SOURCE:
%%

Au Kunstmuseum de Bâle, Paula Rego, peintre des corps
La Portugaise londonienne Paula Rego (1935-2022) reste l'une des peintres majeures de son temps. Le Kunstmuseum de Bâle en révèle toute l'envergure.
Née à Lisbonne, Paula Rego étudia à l'école anglaise de Carcavelos, puis devait entrer à la Chelsea School of Art (Londres), ce que son tuteur légal britannique déconseilla, une étudiante y étant tombée enceinte (l'incident ne fut sans doute pas sans influence sur l'un de ses thèmes futurs: les violences faites aux femmes). Elle fréquenta donc la Slade School of Art, y rencontra son mari, le peintre Victor Willing, puis entama sa carrière avec le London Group, auxquels furent associés des noms majeurs, comme Henry Moore, Frank Auerbach (mort en novembre 2024) ou David Hockney.
Elle mène une double carrière, dans les plus grandes institutions lusitaniennes (Biennale de Saõ Paulo, 1969; rétrospective à la Fondation Gulbenkian, Lisbonne, 1988) et britanniques (National Gallery, 1990, Tate Liverpool, 1997, Tate Britain, 2005), mais aussi espagnoles (musée Reina Sofia, Madrid, 2007). En 2022, la 59e Biennale de Venise l'expose. Elle meurt peu après l'inauguration: le Portugal décrète un deuil national.

%%

EXERCICES:
(a) Répondez à ces questions à partir de l'article sur Paula Rego :
(i) Dans quelle ville Paula Rego est-elle née ?
(ii) Quelle école d'art a-t-elle finalement fréquentée ?
(iii) Quelle manifestation l'expose en 2022 ?
(b) D'après l'article sur Paula Rego, les affirmations suivantes sont-elles exactes ? Répondez par oui ou non, en citant les mots décisifs de l'article.
(i) Paula Rego a étudié à la Chelsea School of Art.
(ii) Le mari de Paula Rego était peintre.
(iii) La Tate Britain l'a exposée en 1997.
(c) Prolongez de quelques phrases l'article sur Paula Rego, à partir de sa dernière phrase.

DONNÉES FOURNIES:
%%

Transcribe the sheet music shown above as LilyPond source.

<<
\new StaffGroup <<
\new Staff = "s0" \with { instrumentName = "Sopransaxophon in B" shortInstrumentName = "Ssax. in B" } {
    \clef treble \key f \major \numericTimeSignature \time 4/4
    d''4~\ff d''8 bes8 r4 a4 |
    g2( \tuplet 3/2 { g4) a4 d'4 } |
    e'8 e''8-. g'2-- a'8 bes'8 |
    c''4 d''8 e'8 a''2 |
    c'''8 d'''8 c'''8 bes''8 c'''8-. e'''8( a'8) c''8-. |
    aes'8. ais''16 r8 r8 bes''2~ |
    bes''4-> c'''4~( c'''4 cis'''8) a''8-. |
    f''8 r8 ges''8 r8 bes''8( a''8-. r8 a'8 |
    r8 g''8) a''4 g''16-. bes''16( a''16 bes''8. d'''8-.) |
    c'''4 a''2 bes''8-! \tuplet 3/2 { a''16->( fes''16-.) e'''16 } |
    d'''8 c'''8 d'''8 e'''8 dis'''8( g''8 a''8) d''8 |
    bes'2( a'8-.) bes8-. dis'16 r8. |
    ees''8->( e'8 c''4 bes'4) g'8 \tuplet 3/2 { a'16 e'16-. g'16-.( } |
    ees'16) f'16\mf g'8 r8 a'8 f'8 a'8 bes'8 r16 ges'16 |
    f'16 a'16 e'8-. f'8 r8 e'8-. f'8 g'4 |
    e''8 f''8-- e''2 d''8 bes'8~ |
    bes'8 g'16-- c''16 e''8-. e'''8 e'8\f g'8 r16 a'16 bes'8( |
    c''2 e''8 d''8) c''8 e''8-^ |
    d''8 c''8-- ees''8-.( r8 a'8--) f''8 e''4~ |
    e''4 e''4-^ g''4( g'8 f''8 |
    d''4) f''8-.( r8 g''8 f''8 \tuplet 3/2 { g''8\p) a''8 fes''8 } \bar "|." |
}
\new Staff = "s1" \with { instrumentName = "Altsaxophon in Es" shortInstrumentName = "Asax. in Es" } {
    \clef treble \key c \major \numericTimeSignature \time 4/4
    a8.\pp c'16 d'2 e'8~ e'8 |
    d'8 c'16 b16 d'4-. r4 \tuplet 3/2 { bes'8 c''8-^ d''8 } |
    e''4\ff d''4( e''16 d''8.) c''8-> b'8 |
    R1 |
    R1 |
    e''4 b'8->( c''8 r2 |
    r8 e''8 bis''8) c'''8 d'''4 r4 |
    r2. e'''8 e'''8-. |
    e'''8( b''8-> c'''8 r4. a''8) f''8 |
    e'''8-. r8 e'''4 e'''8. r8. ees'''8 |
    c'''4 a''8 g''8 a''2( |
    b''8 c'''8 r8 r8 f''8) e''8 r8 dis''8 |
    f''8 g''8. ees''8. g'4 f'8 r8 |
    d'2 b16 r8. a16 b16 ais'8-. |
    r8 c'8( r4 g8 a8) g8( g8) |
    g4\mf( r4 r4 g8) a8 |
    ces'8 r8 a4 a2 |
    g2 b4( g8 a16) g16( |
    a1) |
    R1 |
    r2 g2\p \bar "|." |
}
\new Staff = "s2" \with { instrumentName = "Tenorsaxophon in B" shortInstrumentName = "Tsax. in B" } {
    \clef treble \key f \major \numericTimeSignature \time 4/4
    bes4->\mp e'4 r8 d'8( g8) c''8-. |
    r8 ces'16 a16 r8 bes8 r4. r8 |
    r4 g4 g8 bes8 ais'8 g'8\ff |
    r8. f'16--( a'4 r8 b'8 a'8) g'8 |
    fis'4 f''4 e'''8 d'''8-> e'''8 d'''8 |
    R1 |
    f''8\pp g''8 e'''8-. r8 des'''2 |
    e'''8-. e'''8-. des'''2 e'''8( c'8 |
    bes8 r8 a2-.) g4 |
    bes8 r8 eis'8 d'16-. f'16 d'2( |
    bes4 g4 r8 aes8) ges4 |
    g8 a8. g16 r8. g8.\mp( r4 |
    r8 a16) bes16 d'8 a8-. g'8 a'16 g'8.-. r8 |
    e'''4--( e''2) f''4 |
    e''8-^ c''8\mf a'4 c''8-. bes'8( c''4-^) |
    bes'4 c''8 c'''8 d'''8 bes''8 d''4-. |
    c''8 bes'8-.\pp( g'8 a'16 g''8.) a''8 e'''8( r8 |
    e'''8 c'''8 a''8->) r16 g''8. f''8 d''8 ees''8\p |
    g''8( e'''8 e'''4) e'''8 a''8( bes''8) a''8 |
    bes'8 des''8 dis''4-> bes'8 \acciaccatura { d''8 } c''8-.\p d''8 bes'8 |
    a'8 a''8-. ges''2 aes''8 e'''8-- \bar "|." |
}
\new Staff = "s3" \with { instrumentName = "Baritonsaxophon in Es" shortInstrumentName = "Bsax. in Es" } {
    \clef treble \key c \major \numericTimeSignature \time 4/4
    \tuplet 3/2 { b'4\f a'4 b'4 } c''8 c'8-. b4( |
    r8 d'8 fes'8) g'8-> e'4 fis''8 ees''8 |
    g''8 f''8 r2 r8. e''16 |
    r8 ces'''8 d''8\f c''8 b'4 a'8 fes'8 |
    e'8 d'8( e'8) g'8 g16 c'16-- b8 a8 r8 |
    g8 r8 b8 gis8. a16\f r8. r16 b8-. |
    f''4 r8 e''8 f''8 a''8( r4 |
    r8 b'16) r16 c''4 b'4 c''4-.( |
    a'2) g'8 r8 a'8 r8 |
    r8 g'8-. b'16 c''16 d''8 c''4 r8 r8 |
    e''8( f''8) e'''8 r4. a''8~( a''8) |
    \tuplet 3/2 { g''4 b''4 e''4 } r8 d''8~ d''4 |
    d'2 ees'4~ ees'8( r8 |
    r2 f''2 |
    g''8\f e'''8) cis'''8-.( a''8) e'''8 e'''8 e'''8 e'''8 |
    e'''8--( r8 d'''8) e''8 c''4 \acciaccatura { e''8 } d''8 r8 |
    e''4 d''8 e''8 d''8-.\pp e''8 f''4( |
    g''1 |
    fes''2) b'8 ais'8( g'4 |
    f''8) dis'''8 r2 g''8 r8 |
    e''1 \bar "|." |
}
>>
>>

%%

RÉPONSES:
(a)
(i) À Lisbonne.
(ii) La Slade School of Art.
(iii) La 59e Biennale de Venise.

(b)
(i) Non : « Elle fréquenta donc la Slade School of Art ».
(ii) Oui : « y rencontra son mari, le peintre Victor Willing ».
(iii) Non : « Tate Liverpool, 1997, Tate Britain, 2005 ».

(c)
Pouvoirs et corps
Paul Rego disait: "Mes thèmes préférés sont les jeux de pouvoir et les hiérarchies." À Bâle, la curatrice, Eva Reifert, a structuré l'exposition en deux volets: d'abord des œuvres incarnant les liens familiaux, les rapports de pouvoir entre hommes et femmes, la violence étatique, la dictature de Salazar jusqu'à la Révolution des Œillets de 1974. Ensuite, nous découvrons ses héroïnes insolites: femmes et figures de la culture populaire et de la littérature, rétives aux rôles qui leur sont imposés, ou accablées par les défis personnels.
Le premier volet de cette exposition s'ouvre sur une série d'autoportraits, de 1954 à 2017, qui montrent d'emblée quelle dessinatrice exceptionnelle du corps était Paula Rego.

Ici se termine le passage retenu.